Somewhere around mile 12, I saw the tower at 5th Street Market, which is where the finish line was. I knew I was going to make it, and I started jogging again. I ran most of the last mile. Partly it was because I was so excited, partly it was because I wanted to be done so bad. My mom was near the finish line and cheering. That was pretty awesome. Nobody ever comes to see me do this stuff. When I turned the last corner and saw the finish line, the big clock said 3:44:14. I really wanted to get it before it turned to 3:45. I sprinted the last 500 feet or so with my eyes locked on that big clock. I made it. I found out later that my official time from the chip on my shoe was 3:42. Not bad for someone who did zero preparation.
It was obvious within minutes that I had seriously fucked up my legs. I had trouble getting to the car. I took a cold bath when I got home, did some stretching, and passed out into a long nap. When I woke up, I was unable to move anything below my belly button. That was two days ago and I'm still pretty sore, although I am looking more homo erectus today. I was feeling pretty stupid yesterday as I laid in bed with my legs propped up, trying to drain out more lactic acid. Why did I do it? I'm going to miss at least 2 days of CrossFit because of this. What was I thinking?
I was thinking, "I can't do a half-marathon. Real athletes do that. I'll embarrass myself." Lately, that's all it takes to get me to try something. And I keep discovering that I can do things. I might not be the fastest or the strongest, but I can do hard things. I'll finish eventually. I don't need to be afraid of anything. I wrote on Facebook, "I did it! I did it! I'm in horrible pain, but I finished! I did it. And I never have to do it again."
That night, as I was nursing my legs and still high off the whole day, my ex-husband called. He's going to marry the woman he cheated on me with. He wanted me to hear it from him before he put the kids on. Then he did. They were all excited because they're going to get "a new mom!" Holy shit.

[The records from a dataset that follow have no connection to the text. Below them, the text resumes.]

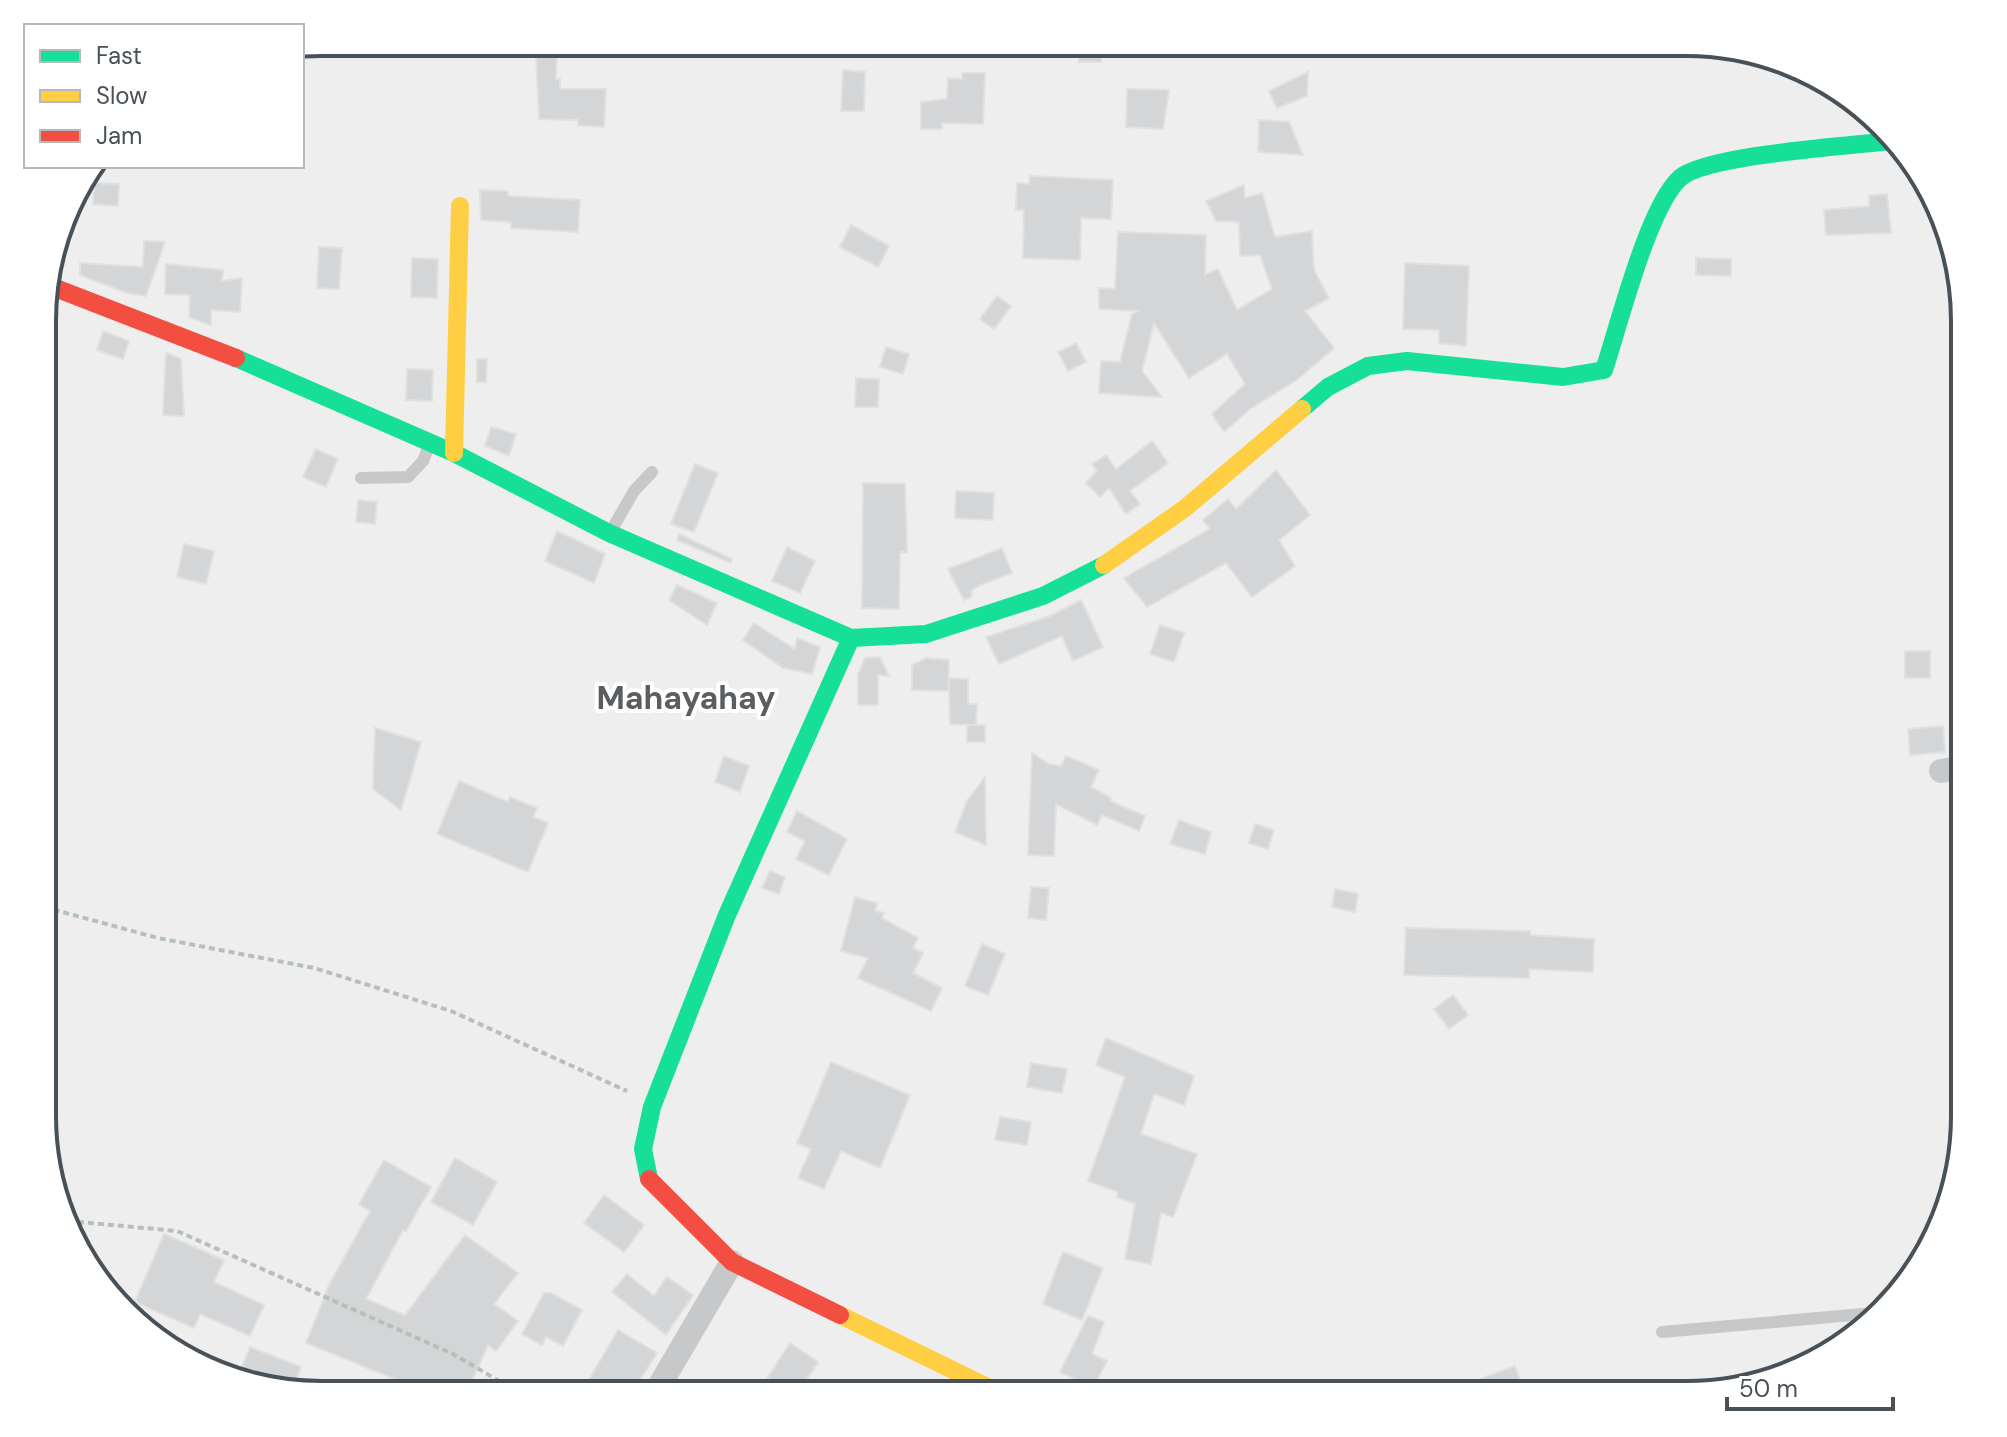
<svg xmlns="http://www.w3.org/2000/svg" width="2007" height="1437" viewBox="0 0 2007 1437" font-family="'DM Sans',sans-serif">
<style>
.building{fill:#d4d5d7;stroke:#e0e0e1;stroke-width:2}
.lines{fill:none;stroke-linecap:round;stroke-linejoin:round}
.path{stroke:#b5bfbc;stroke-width:4;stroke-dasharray:6 4;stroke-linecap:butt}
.lane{stroke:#c6c8c9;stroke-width:12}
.street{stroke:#c6c8c9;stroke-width:24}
.fast{stroke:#16e098;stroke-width:18}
.slow{stroke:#ffcf43;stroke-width:18}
.jam{stroke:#f24e42;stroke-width:18}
.labels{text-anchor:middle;stroke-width:8;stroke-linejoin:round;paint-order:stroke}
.quarter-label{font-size:32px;font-weight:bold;fill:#5b5e61;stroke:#fff}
.rim{fill:none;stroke:#485058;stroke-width:4}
</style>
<rect width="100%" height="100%" fill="#eee"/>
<g class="building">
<rect x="1079" y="42" width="22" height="20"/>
<path d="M 536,52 L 557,52 L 556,79 L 560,79 L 560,89 L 606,89 L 604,127 L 578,125 L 578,120 L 539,119 Z"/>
<path d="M 843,70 L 865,72 L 864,111 L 841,111 Z"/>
<path d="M 1308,72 L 1307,96 L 1277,108 L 1269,91 Z"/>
<path d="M 962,73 L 985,73 L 983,124 L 942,123 L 942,129 L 921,129 L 921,102 L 947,99 L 948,78 L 962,79 Z"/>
<path d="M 1127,89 L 1169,90 L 1163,129 L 1126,127 Z"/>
<path d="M 1259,120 L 1289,122 L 1303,155 L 1258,152 Z"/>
<path d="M 1030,176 L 1113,180 L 1111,219 L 1081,218 L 1080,260 L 1023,258 L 1024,210 L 1016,210 L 1017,183 L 1029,184 Z"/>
<path d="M 94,183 L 119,184 L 118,206 L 93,204 Z"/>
<path d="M 1244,185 L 1245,198 L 1262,193 L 1275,237 L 1312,231 L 1314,270 L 1329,298 L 1305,311 L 1334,348 L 1298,379 L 1250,409 L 1224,432 L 1212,414 L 1245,384 L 1227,354 L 1189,378 L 1154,323 L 1142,371 L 1162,397 L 1099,393 L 1101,361 L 1120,362 L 1132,314 L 1138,311 L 1099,309 L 1099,288 L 1115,289 L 1118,232 L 1206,235 L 1205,275 L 1218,269 L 1237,310 L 1272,289 L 1260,255 L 1240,256 L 1239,222 L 1216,221 L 1206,201 Z"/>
<path d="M 480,190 L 508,191 L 508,196 L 580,200 L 578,232 L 511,228 L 511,222 L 481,220 Z"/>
<path d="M 1887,194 L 1891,233 L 1826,235 L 1824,210 L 1869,206 L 1869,196 Z"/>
<path d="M 851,225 L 889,246 L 878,267 L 840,247 Z"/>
<path d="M 144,241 L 165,242 L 146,296 L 127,293 L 80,275 L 80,263 L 143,267 Z"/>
<path d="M 319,247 L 342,248 L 339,289 L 317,288 Z"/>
<path d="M 412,258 L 438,259 L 437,298 L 411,297 Z"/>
<path d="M 1696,258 L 1731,259 L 1731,276 L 1696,275 Z"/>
<path d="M 1405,263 L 1469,266 L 1466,346 L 1439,343 L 1439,330 L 1403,329 Z"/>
<path d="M 166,264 L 223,270 L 222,281 L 242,278 L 240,312 L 211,310 L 211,325 L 189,317 L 190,295 L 165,294 Z"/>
<path d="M 997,296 L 1011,306 L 994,329 L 980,319 Z"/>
<path d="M 103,331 L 129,341 L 123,359 L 97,350 Z"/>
<path d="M 1076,343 L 1086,362 L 1068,371 L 1058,352 Z"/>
<path d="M 886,347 L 909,354 L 903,374 L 880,367 Z"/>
<path d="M 166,353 L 181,359 L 184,416 L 163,415 Z"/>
<path d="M 477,359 L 487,359 L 486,382 L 477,382 Z"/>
<path d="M 407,369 L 433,370 L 432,401 L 406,400 Z"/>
<path d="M 856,378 L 879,379 L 878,407 L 855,407 Z"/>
<path d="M 491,427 L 516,434 L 509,456 L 485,446 Z"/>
<path d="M 1152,441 L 1168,463 L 1130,491 L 1140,504 L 1126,514 L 1109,488 L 1100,497 L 1086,483 L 1097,471 L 1092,464 L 1106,455 L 1116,469 Z"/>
<path d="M 316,449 L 338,459 L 326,487 L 303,477 Z"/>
<path d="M 695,464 L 718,473 L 694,532 L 671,524 Z"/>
<path d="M 1276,470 L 1310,515 L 1279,540 L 1295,566 L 1252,597 L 1226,563 L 1147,607 L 1124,578 L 1210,529 L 1203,520 L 1228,499 L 1236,509 Z"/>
<path d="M 863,483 L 905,484 L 907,552 L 900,552 L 899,609 L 862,608 Z"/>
<path d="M 956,491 L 994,493 L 993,520 L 955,518 Z"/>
<path d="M 358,500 L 377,502 L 375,524 L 356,522 Z"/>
<path d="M 557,531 L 605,554 L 594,583 L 545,561 Z"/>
<path d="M 679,534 L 732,559 L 731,563 L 677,540 Z"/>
<path d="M 184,544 L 214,551 L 206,584 L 177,577 Z"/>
<path d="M 787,547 L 815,561 L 800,593 L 772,581 Z"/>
<path d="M 1002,548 L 1012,573 L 981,585 L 972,590 L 971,597 L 964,600 L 948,569 Z"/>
<path d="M 677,585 L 717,603 L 707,625 L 669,600 Z"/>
<path d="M 1081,600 L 1103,647 L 1073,661 L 1062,636 L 999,664 L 986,637 L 1050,616 Z"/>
<path d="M 754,623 L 795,649 L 797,638 L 820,647 L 812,674 L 783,668 L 743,640 Z"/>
<path d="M 1160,625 L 1184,633 L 1174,662 L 1150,654 Z"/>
<rect x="1905" y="651" width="25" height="27"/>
<path d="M 880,657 L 889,676 L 878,675 L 878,705 L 858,705 L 858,674 L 865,658 Z"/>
<path d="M 926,658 L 949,660 L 948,691 L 912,690 L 912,665 Z"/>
<path d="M 949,678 L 968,679 L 968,704 L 977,704 L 976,725 L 950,724 Z"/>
<rect x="967" y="725" width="18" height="17"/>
<path d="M 1943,726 L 1945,752 L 1910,755 L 1908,729 Z"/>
<path d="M 375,728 L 421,742 L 401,810 L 373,789 Z"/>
<path d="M 1032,753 L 1049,764 L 1061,766 L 1066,756 L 1099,770 L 1091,787 L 1111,798 L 1110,801 L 1145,816 L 1139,831 L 1102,815 L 1097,825 L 1056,804 L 1054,856 L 1028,855 Z"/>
<path d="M 724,756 L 749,766 L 740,792 L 715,782 Z"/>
<path d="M 985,777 L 986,845 L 955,832 L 967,801 Z"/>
<path d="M 459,781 L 508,802 L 510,797 L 537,808 L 533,817 L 548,823 L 528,872 L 437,834 Z"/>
<path d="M 797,811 L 847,839 L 829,875 L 796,859 L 805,841 L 787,832 Z"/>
<path d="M 1179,820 L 1211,832 L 1205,854 L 1170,844 Z"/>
<path d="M 1255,824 L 1274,830 L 1268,849 L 1249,843 Z"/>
<path d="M 770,871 L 785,877 L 779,894 L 762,888 Z"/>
<path d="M 1031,887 L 1049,888 L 1046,920 L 1028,918 Z"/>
<path d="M 1335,889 L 1358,894 L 1355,912 L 1332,907 Z"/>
<path d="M 855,897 L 877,903 L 875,911 L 884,913 L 882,918 L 918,938 L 913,948 L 923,953 L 913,973 L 942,988 L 931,1011 L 858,978 L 868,958 L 841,951 Z"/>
<path d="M 1406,928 L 1530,931 L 1530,935 L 1594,939 L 1593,972 L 1529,969 L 1529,978 L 1404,975 Z"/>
<path d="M 982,944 L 1005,954 L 988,995 L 965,986 Z"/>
<path d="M 1453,995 L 1468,1015 L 1449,1029 L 1434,1009 Z"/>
<path d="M 1106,1038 L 1194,1076 L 1184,1105 L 1154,1094 L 1141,1134 L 1197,1154 L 1173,1217 L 1161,1213 L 1151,1264 L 1125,1259 L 1135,1204 L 1117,1197 L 1118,1192 L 1088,1181 L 1125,1077 L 1096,1065 Z"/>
<path d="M 831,1062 L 910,1095 L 880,1168 L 841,1151 L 824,1189 L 798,1178 L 811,1149 L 797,1143 Z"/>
<path d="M 1031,1063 L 1067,1069 L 1062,1093 L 1027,1087 Z"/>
<path d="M 1000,1117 L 1031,1122 L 1027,1145 L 995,1140 Z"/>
<path d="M 455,1158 L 497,1182 L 473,1225 L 431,1202 Z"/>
<path d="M 384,1160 L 431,1187 L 406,1231 L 403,1230 L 366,1299 L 405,1315 L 465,1235 L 518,1273 L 494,1304 L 518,1321 L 496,1351 L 488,1345 L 466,1394 L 390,1394 L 397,1380 L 306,1343 L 329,1285 L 370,1211 L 359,1204 Z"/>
<path d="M 604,1195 L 644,1225 L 624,1252 L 584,1223 Z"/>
<path d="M 164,1234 L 224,1260 L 214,1282 L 264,1305 L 250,1336 L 200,1314 L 194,1328 L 135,1302 Z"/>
<path d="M 1063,1252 L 1103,1268 L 1082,1320 L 1043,1304 Z"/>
<path d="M 627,1274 L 654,1296 L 667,1277 L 693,1295 L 666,1335 L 612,1292 Z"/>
<path d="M 544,1293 L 551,1293 L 582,1310 L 563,1346 L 546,1337 L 542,1345 L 522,1334 Z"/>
<path d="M 1088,1316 L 1104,1322 L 1092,1354 L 1107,1361 L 1093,1388 L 1060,1372 Z"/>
<path d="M 618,1330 L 657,1353 L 636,1386 L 628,1381 L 619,1395 L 580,1395 Z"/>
<path d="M 790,1343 L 818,1362 L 797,1395 L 785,1395 L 765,1382 Z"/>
<path d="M 250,1347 L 301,1367 L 291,1392 L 237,1379 Z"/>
<path d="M 1515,1366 L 1526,1395 L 1488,1395 L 1482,1378 Z"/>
</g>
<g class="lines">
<g class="path">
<path d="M 44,907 L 158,938 L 314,968 L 451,1011 L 627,1091"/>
<path d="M 68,1221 L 177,1231 L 453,1354 L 523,1395"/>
<path d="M 487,1395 L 495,1379"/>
</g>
<g class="lane">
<path d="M 361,478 L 408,477 L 423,461 L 429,446"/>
<path d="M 611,531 L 634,491 L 652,472"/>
<path d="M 1662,1332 L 1874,1313"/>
</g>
<g class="street">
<path d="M 1941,771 L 1964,767"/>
<path d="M 654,1395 L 732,1262"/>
</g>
<g class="fast">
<path d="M 236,358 L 454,453 L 609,533 L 851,638 L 926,634 L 1043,596 L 1104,565"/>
<path d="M 1302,409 L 1328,387 L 1368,366 L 1407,361 L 1563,377 L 1604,370 C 1619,325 1648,207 1680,178 C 1706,155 1849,146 1890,141"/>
<path d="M 649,1179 L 643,1149 L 652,1107 L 727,915 L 851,638"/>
</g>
<g class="slow">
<path d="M 454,453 L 460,206"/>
<path d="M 1104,565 L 1184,509 L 1302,409"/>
<path d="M 840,1315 L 1004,1395"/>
</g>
<g class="jam">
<path d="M 45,284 L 236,358"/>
<path d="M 649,1179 L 732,1262 L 840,1315"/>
</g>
</g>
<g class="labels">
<g class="quarter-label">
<text x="686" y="709">Mahayahay</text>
</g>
</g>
<path d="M0 0H2007V1437H0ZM321 56H1686A265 265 0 0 1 1951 321V1116A265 265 0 0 1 1686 1381H321A265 265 0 0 1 56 1116V321A265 265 0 0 1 321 56Z" fill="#fff" fill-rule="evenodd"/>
<path class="rim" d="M321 56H1686A265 265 0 0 1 1951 321V1116A265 265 0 0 1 1686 1381H321A265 265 0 0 1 56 1116V321A265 265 0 0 1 321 56Z"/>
<rect x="24" y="24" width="280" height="144" fill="#ffffff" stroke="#b6b9bc" stroke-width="2"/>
<rect x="40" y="50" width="40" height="12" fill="#16e098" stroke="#b6b9bc" stroke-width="2"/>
<text x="96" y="64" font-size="24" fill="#485058">Fast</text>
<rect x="40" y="90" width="40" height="12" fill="#ffcf43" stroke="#b6b9bc" stroke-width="2"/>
<text x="96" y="104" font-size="24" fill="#485058">Slow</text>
<rect x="40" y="130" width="40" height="12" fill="#f24e42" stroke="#b6b9bc" stroke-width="2"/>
<text x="96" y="144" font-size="24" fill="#485058">Jam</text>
<path d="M1727 1397v12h166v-12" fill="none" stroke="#485058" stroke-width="4"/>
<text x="1739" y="1397" font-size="24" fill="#485058" stroke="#ffffff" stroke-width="6" paint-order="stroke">50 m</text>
</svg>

I got off the phone and started sobbing. Not because I'm jealous of them. They're both miserable people who totally deserve each other. I'm just so jealous of what they have. I'm the one who wants marriage and a family. I want someone to talk about my day with and to celebrate great days with. I want someone to take care of me when I'm sick and I want to take care of him when he's sick. I want to go on family trips with the kids to interesting places. I'm a good person and I'm working hard to be even better. Why doesn't anyone want to be with me? Blah blah blah. There's no need to keep going on; you get my point.
Anyway, things are in better perspective today. I think it was poetic that the half-marathon and the wedding news came on the same day. The half-marathon reinforced my growing realization that I can do anything I choose to do. I don't need to be afraid of getting hurt, or looking foolish, or even failure. All of those things or none of those things might happen, but I'll be fine. Same with being a single mom. I'll be fine. It's hurting right now, but I keep getting stronger. Someday this whole process will be over, and I will be able to say, "I did it. And I never have to do it again."